_WORK TO BE COMPLETED_:
Please output the sermon text below from "Every time you" up to and including "How many know?", copied word for word.

_SOURCE PASSAGE_:

▼

Summary: How to get control of your mouth

MASTERING MY MOUTH

August 3, 2003 Am - Danny Williams

Getting a Grip on Life - Part 1 of 5

Proverbs 13:1-3

Proverbs 18:4-8 18:19-21

The average man speaks enough words in one year to fill 66 books, 800 pages long.

He speaks 20,000 words a day. The average woman 30,000 words a day.

We are a nation of talkers.

Talk shows on TV, talk shows on the radio, car phones. We like to talk.

Today, 55 million Americans will listen to 400,000 pastors deliver over one billion words.

When it’s all said and done, a lot more is said than done.

The Bible says in Proverbs 13:3, "He who guards his mouth controls himself. But he who opens wide his lips comes to ruin."

The Bible says that self control means controlling the tongue.

There is so much in Proverbs on our words.

There’s over 120 verses related to different things about our speech.

I want to summarize everything in three statements -- The Sermon on the Mouth.

1. Think before you speak.

2. Always speak the truth.

3. Speak the truth in love.

That’s what Proverbs says about our words.

1. THINK BEFORE YOU SPEAK -- contemplate before you communicate.

Proverbs 16:23 "Intelligent people think before they speak. What they say is then more persuasive."

The biggest battle you will ever face is your own mouth, not other people’s

Get your mind in gear before you engage your tongue.

Have you seen these game shows where they guess the answer before the question is given?

They always get it wrong, because they assume they know what’s being said.

Don’t never assume nothing!

Learn to think before you speak.

"You will have to live with the consequences of everything you say."

People Listen to your Words- They reveille who you are

Mother Story

A mother invited some people to dinner. At the table,

she turned to her six-year-old daughter and said,

"Would you like to say the blessing?"

I wouldn’t know what to say," the girl replied. "Just

say what you hear Mommy say," the mother answered. The

daughter bowed her head and said,

"Lord, why on earth did I invite all these people to

dinner?"

Dan Fouts, the former quarter back for the San Diego Chargers, now retired, said, "Now that I’m retired I want to say something I’ve always wanted to say: As a quarterback I want to say, All defensive linemen are sissies."

You have to live with the consequences of what you say.

The Bible says, "Death and life are in the power of the tongue."

Have you ever set off a chain reaction with your words?

People have died for saying the wrong things.

Proverbs 20:25 "It is a trap for a man to dedicate something rashly and only later to consider his vows."

Choose your commitments carefully.

Calculate the cost.

You will say words that will get the attention of the Devil and turn on the law of Sin and death,

Or you will say words that will get the attention of God, and turn on the law of Life in Christ Jesus

So Think before you speak.

It’s a trap to agree to something before you’ve really thought it through.

Talk is not cheap! It can cost you a lot.

Why?

Because

Every time you speak you are giving someone authority to work in your life.

So since you are going to be speaking anyway, you might as well put God’s word on your mouth and give him authority

Either Angels will be released on your behalf or demons

How many know?

Talk is not cheap.

It’s always easier to get in than it is to get out.

It’s easier to get into debt than get out of debt.

It’s easier to fill up your schedule than to get out of your schedule.

▲

(Extracted records)

▼

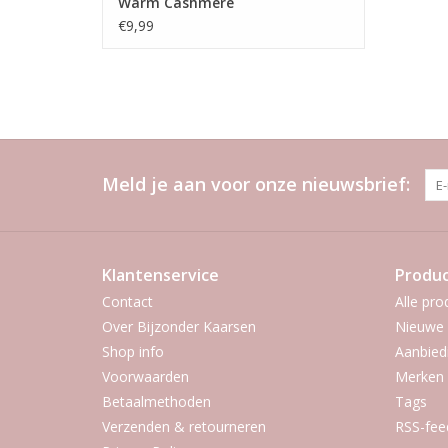
Warm Cashmere
€9,99
Meld je aan voor onze nieuwsbrief:
Klantenservice
Produ
Contact
Alle pro
Over Bijzonder Kaarsen
Nieuwe 
Shop info
Aanbied
Voorwaarden
Merken
Betaalmethoden
Tags
Verzenden & retourneren
RSS-fee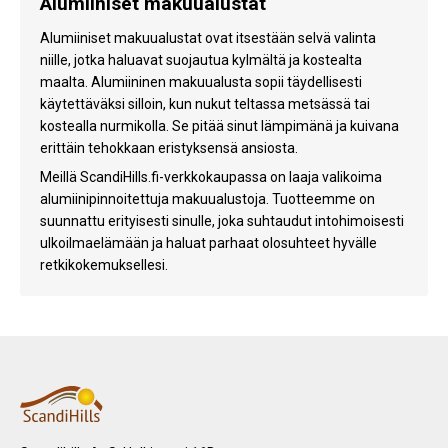
Alumiiniset makuualustat
Alumiiniset makuualustat ovat itsestään selvä valinta
niille, jotka haluavat suojautua kylmältä ja kostealta
maalta. Alumiininen makuualusta sopii täydellisesti
käytettäväksi silloin, kun nukut teltassa metsässä tai
kostealla nurmikolla. Se pitää sinut lämpimänä ja kuivana
erittäin tehokkaan eristyksensä ansiosta.
Meillä ScandiHills.fi-verkkokaupassa on laaja valikoima
alumiinipinnoitettuja makuualustoja. Tuotteemme on
suunnattu erityisesti sinulle, joka suhtaudut intohimoisesti
ulkoilmaelämään ja haluat parhaat olosuhteet hyvälle
retkikokemuksellesi.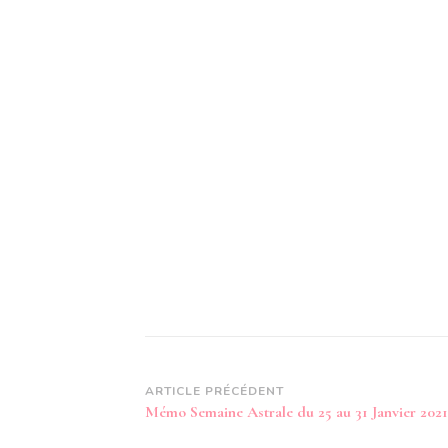
Navigation
ARTICLE PRÉCÉDENT
Mémo Semaine Astrale du 25 au 31 Janvier 2021
d’article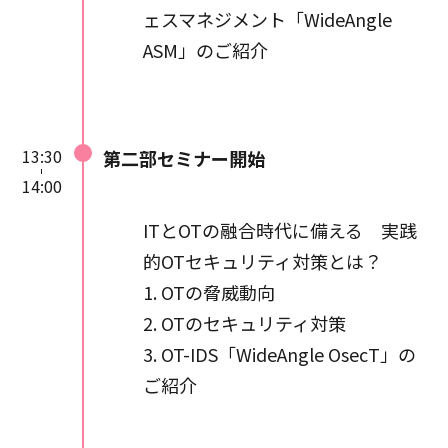
ェスマネジメント「WideAngle
ASM」のご紹介
13:30
第二部セミナー開始
14:00
ITとOTの融合時代に備える 実践
的OTセキュリティ対策とは？
1. OTの脅威動向
2. OTのセキュリティ対策
3. OT-IDS「WideAngle OsecT」の
ご紹介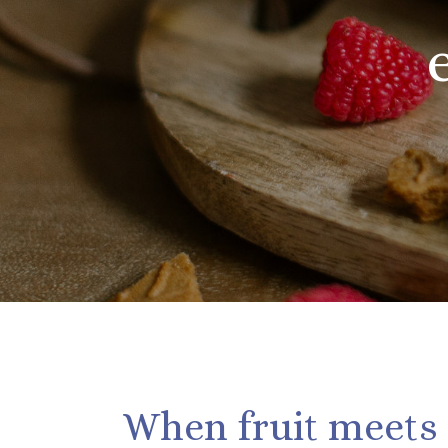
When fruit meets 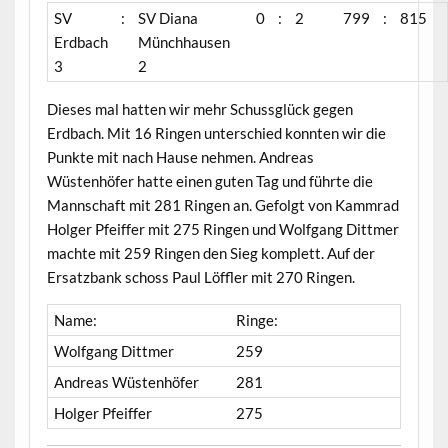
SV
:
SV Diana
0
:
2
799
:
815
Erdbach
Münchhausen
3
2
Dieses mal hatten wir mehr Schussglück gegen
Erdbach. Mit 16 Ringen unterschied konnten wir die
Punkte mit nach Hause nehmen. Andreas
Wüstenhöfer hatte einen guten Tag und führte die
Mannschaft mit 281 Ringen an. Gefolgt von Kammrad
Holger Pfeiffer mit 275 Ringen und Wolfgang Dittmer
machte mit 259 Ringen den Sieg komplett. Auf der
Ersatzbank schoss Paul Löffler mit 270 Ringen.
Name:
Ringe:
Wolfgang Dittmer
259
Andreas Wüstenhöfer
281
Holger Pfeiffer
275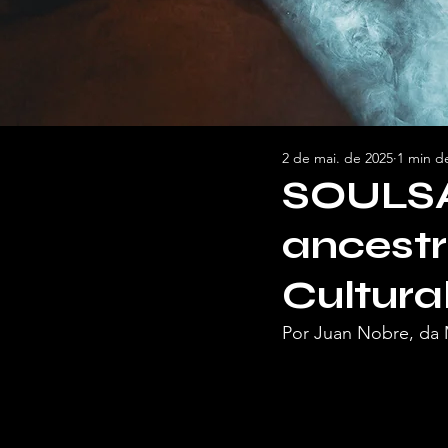
2 de mai. de 2025
1 min de
SOULSA
ancestr
Cultura
Por Juan Nobre, da 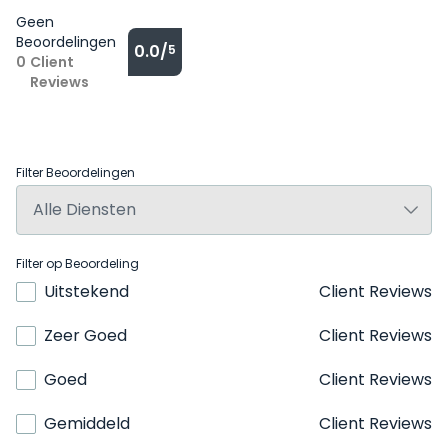
Geen
Beoordelingen
0.0/
5
0
Client
Reviews
Filter Beoordelingen
Filter op Beoordeling
Uitstekend
Client Reviews
Zeer Goed
Client Reviews
Goed
Client Reviews
Gemiddeld
Client Reviews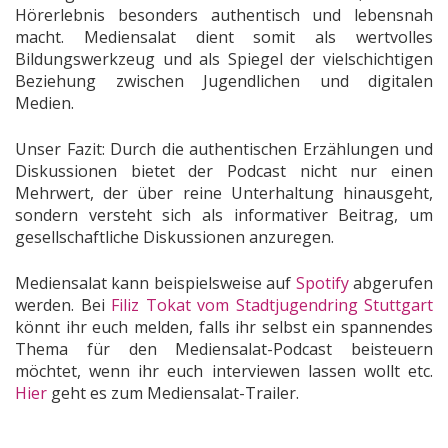
Hörerlebnis besonders authentisch und lebensnah
macht. Mediensalat dient somit als wertvolles
Bildungswerkzeug und als Spiegel der vielschichtigen
Beziehung zwischen Jugendlichen und digitalen
Medien.
Unser Fazit: Durch die authentischen Erzählungen und
Diskussionen bietet der Podcast nicht nur einen
Mehrwert, der über reine Unterhaltung hinausgeht,
sondern versteht sich als informativer Beitrag, um
gesellschaftliche Diskussionen anzuregen.
Mediensalat kann beispielsweise auf
Spotify
abgerufen
werden. Bei
Filiz Tokat vom Stadtjugendring Stuttgart
könnt ihr euch melden, falls ihr selbst ein spannendes
Thema für den Mediensalat-Podcast beisteuern
möchtet, wenn ihr euch interviewen lassen wollt etc.
Hier
geht es zum Mediensalat-Trailer.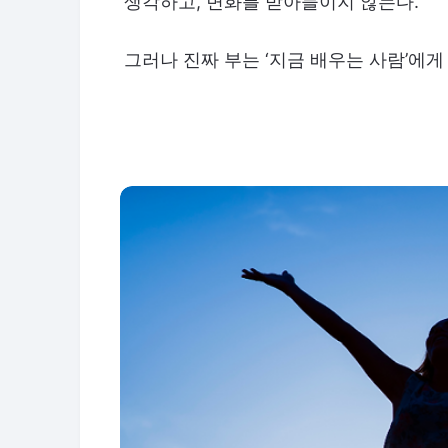
생각하고, 변화를 받아들이지 않는다.
그러나 진짜 부는 ‘지금 배우는 사람’에게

▲

_ANSWER SPACE_:
Every time you speak you are giving someone authority to work in your life.

So since you are going to be speaking anyway, you might as well put God’s word on your mouth and give him authority

Either Angels will be released on your behalf or demons

How many know?